There are a couple of lessons we might draw from this story. First, in a very real way, this marks the beginning of the fulfillment of God’s promise that in Abraham, all the nations of the world would be blessed. The fulness of that promise would come in Jesus Christ, of course, who would draw people from all nations into the family of God; but it begins here, with this Canaanite woman who chooses to stay with the people of God rather than take a place among her own people.
Second, we see the power of the transforming grace of God, who can use anybody to accomplish his purposes. At the beginning of the story, Judah is about as ungodly as a socially respectable man can be; he fails as a son, as a brother, as a father, as a father-in-law, and above all as a follower of God, acting with complete disregard for anyone but himself. Tamar, meanwhile, is an alien to the family, both ethnically and religiously. Neither of them is a faithful servant of the God of Abraham. Yet at the end, God uses just this improbable couple to carry out his will. Perez and Zerah are born, and through Perez, the line continues which will lead ultimately to the birth of Jesus Christ, the Son of God. Judah has been changed by this encounter, his incorrigible selfishness broken, beginning the movement toward his act of utter selflessness in chapter 44 on behalf of his father and youngest brother. And Tamar has earned herself a place in the litany of the heroes of faith—and a place of honor among the ancestors of Christ.
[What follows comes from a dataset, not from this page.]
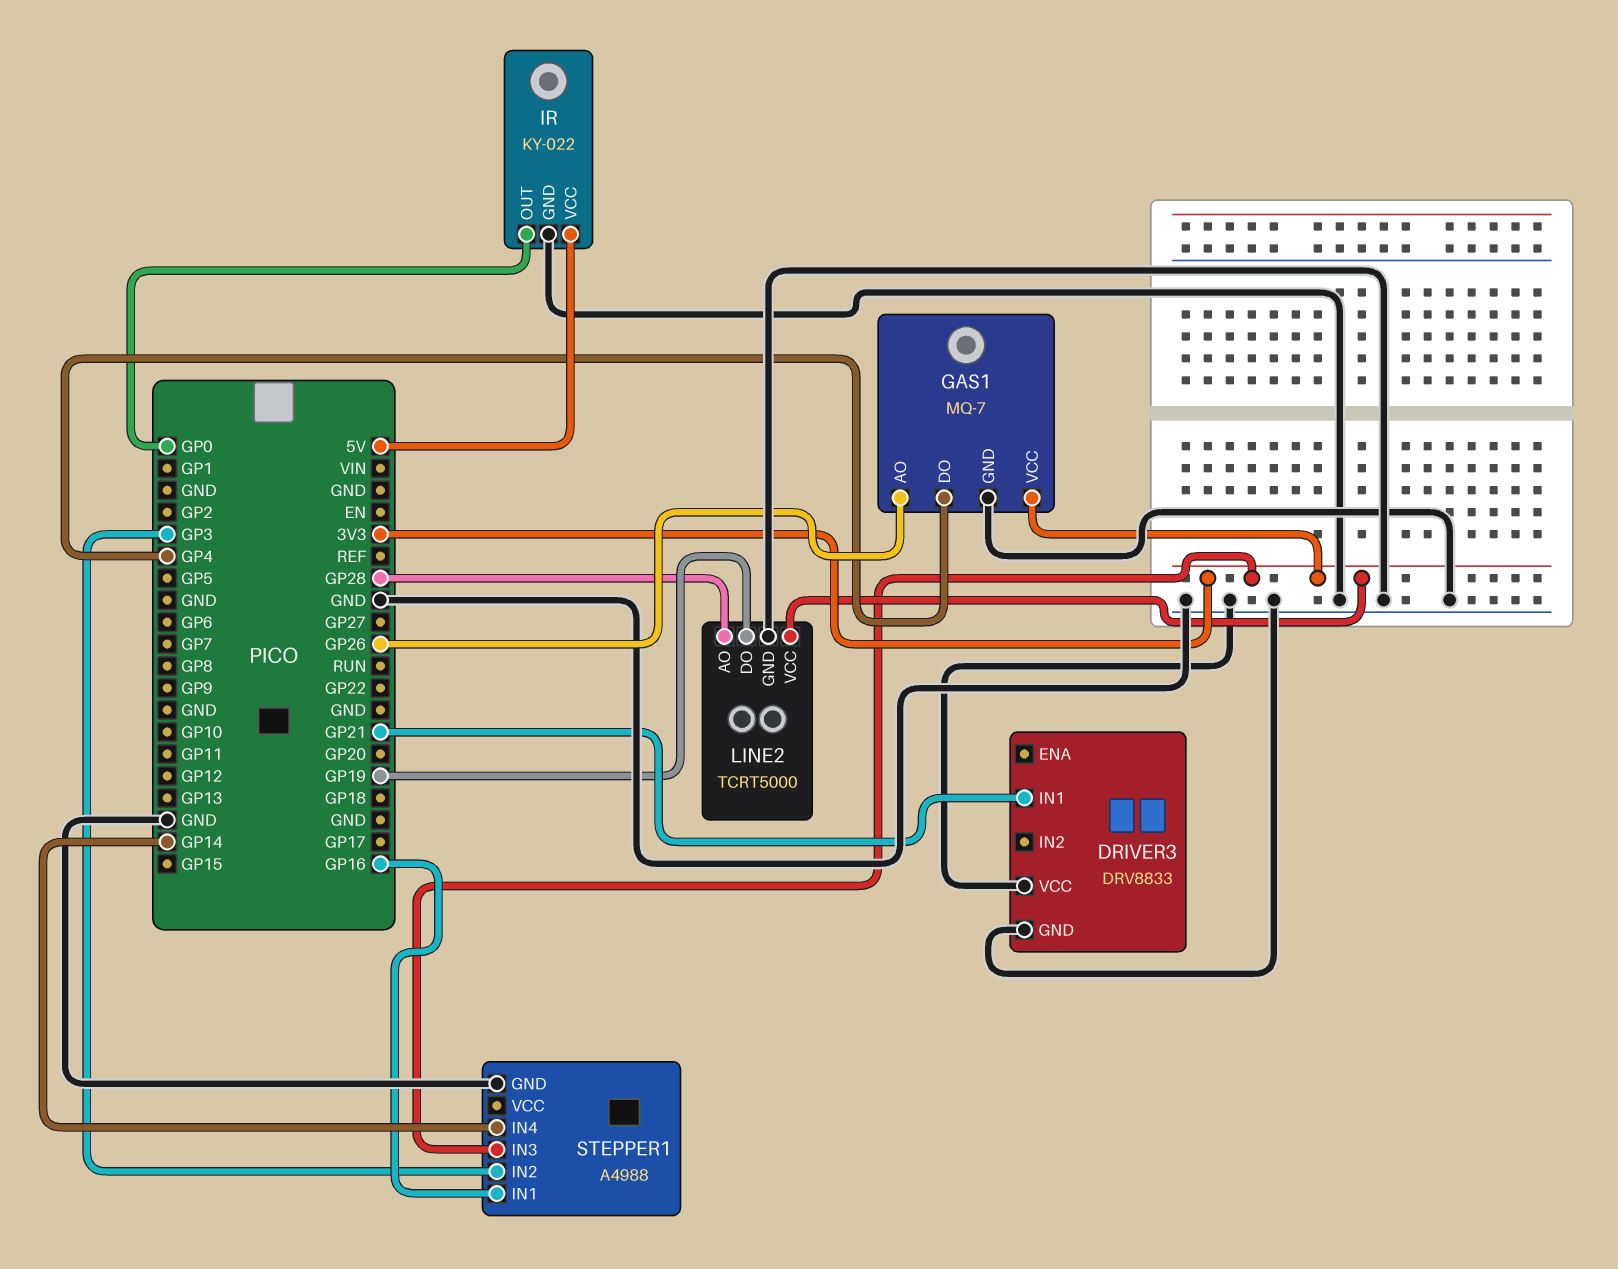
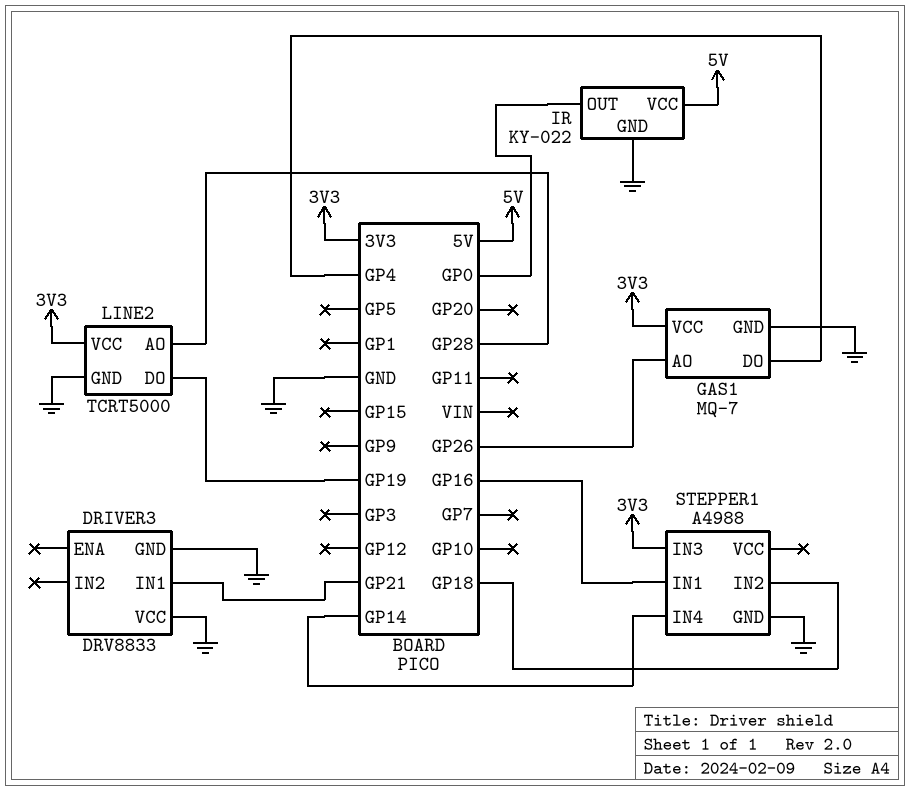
STEPPER1 pin IN2: GP3 -> GP18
We might look at people like Judah and despair, for in this world, hate, and selfishness, and pride, and many other evil things are strong and mock the Christmas message; yet for all that, the message of the Christmas bells is true: God is not dead, nor is he sleeping, and his purpose will not fail. Judah’s position seemed impregnable, his hard, cold heart incorrigible, yet God worked through Tamar to shatter both. However powerful and clever the wrong might seem now, it is neither strong enough to overpower God, nor shrewd enough to outsmart him. In the end, no matter what anyone might do, God’s will shall be done.